Wednesday, December 30, 2009

The Fear of Fire

Since the Tinman-episode, I have been slowly dealing with passion issues inside. Precisely its absence in my life. My wife does not like it, but it is all she has known me to be. I think I see in her eyes a desire for a less wet blanket. How does one play with fire?

My Bible hero David was a passionate man. He lived from his heart. That fire led him to plenty good and plenty evil. I am not condoning wickedness in the name of passion, but there is a little something that can be said for a pinch of carelessness.

I could pull off the shepherd stuff. I never enjoyed my chores.
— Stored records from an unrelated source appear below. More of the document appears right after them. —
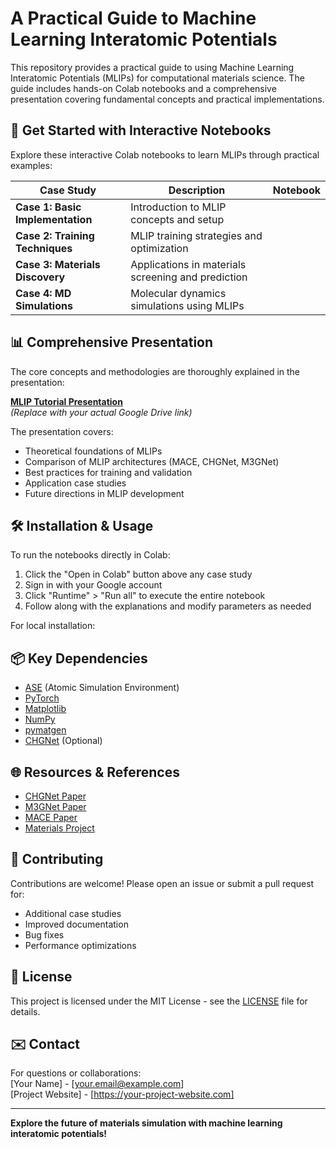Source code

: # A Practical Guide to Machine Learning Interatomic Potentials



This repository provides a practical guide to using Machine Learning Interatomic Potentials (MLIPs) for computational materials science. The guide includes hands-on Colab notebooks and a comprehensive presentation covering fundamental concepts and practical implementations.

## 🚀 Get Started with Interactive Notebooks

Explore these interactive Colab notebooks to learn MLIPs through practical examples:

| Case Study | Description | Notebook |
|------------|-------------|----------|
| **Case 1: Basic Implementation** | Introduction to MLIP concepts and setup | [](https://colab.research.google.com/drive/1gp1ZIG_t05sY2iBbss75gB1pWtGcf21V?usp=sharing) |
| **Case 2: Training Techniques** | MLIP training strategies and optimization | [](https://colab.research.google.com/drive/1B_y9wt-MD2ZC-aPwKwRl-Hsq89o3cIaX?usp=sharing) |
| **Case 3: Materials Discovery** | Applications in materials screening and prediction | [](https://colab.research.google.com/drive/1xgFtZ932eJ8C50CksSPjadhHdEklcrMT?usp=sharing) |
| **Case 4: MD Simulations** | Molecular dynamics simulations using MLIPs | [](https://colab.research.google.com/drive/1TIcba364wA4fMJGuhaH-8BaemPNr0PRJ?usp=sharing) |

## 📊 Comprehensive Presentation

The core concepts and methodologies are thoroughly explained in the presentation:

[**MLIP Tutorial Presentation**](https://drive.google.com/file/d/YOUR_PPT_FILE_ID/view?usp=sharing)  
*(Replace with your actual Google Drive link)*

The presentation covers:
- Theoretical foundations of MLIPs
- Comparison of MLIP architectures (MACE, CHGNet, M3GNet)
- Best practices for training and validation
- Application case studies
- Future directions in MLIP development

## 🛠️ Installation & Usage

To run the notebooks directly in Colab:
1. Click the "Open in Colab" button above any case study
2. Sign in with your Google account
3. Click "Runtime" > "Run all" to execute the entire notebook
4. Follow along with the explanations and modify parameters as needed

For local installation:

## 📦 Key Dependencies
- [ASE](https://wiki.fysik.dtu.dk/ase/) (Atomic Simulation Environment)
- [PyTorch](https://pytorch.org/)
- [Matplotlib](https://matplotlib.org/)
- [NumPy](https://numpy.org/)
- [pymatgen](https://pymatgen.org/)
- [CHGNet](https://github.com/CederGroupHub/chgnet) (Optional)

## 🌐 Resources & References
- [CHGNet Paper](https://www.nature.com/articles/s41524-023-01098-1)
- [M3GNet Paper](https://doi.org/10.48550/arXiv.2202.02450)
- [MACE Paper](https://doi.org/10.48550/arXiv.2206.07697)
- [Materials Project](https://materialsproject.org/)

## 🤝 Contributing
Contributions are welcome! Please open an issue or submit a pull request for:
- Additional case studies
- Improved documentation
- Bug fixes
- Performance optimizations

## 📜 License
This project is licensed under the MIT License - see the [LICENSE](LICENSE) file for details.

## ✉️ Contact
For questions or collaborations:  
[Your Name] - [your.email@example.com]  
[Project Website] - [https://your-project-website.com]

---

**Explore the future of materials simulation with machine learning interatomic potentials!**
Yet when I did them, I was able to inject a level of whimsy that made them bearable. When observers noticed I was whistling, smiling or going on with myself they thought I enjoyed the task and so it came back to me. After a while I just got used to it and the task was mechanised. I could carry it out without an real effect on my affect. I can do the dirty lowly work.

I do not know delight though, David delighted in the Lord and in His Law. I cannot relate. The things I enjoy are a delight until I start doing them and notice how horrid I am at them, then I just want to stop. My victory is persisting. I am not an amazing athlete, but I long to be good at tennis, running and maybe play rugby again. I am pretty bad at my favourite video games, I love movies but I have watched so many I am too critical to enjoy most of them. I love to read, I do not remember much it seems, we can go on with writing, academics, public speaking, music, rock climbing. I think the thing I enjoy most with the least recoil is cooking, oh then there are dishes to be done. Yes, I am a tad perfectionist, still, how much can one enjoy something they do badly?

I do not go all out on anything, I can never follow through with love (or lust) the way David did with Bathsheba. I could never go to another man and say give me back my wife like he did Michal. I would be surely hard pressed to send word to Abigail. I could never get into worship, to dance before the Lord (and not before the church) I do not know what my 'all' in anything would look like. I keep a lot in reserve. All I touch turns to half baked, be it good or evil, and it does no one any good. That frustrates me the most. I am afraid of the fire. It is like my biking turns; too slow because I am afraid of falling; yet if I do not keep the bike gassed I will fall!

I want Your fire, yet I am afraid that it will burn. So do I really want fire or a picture of fire?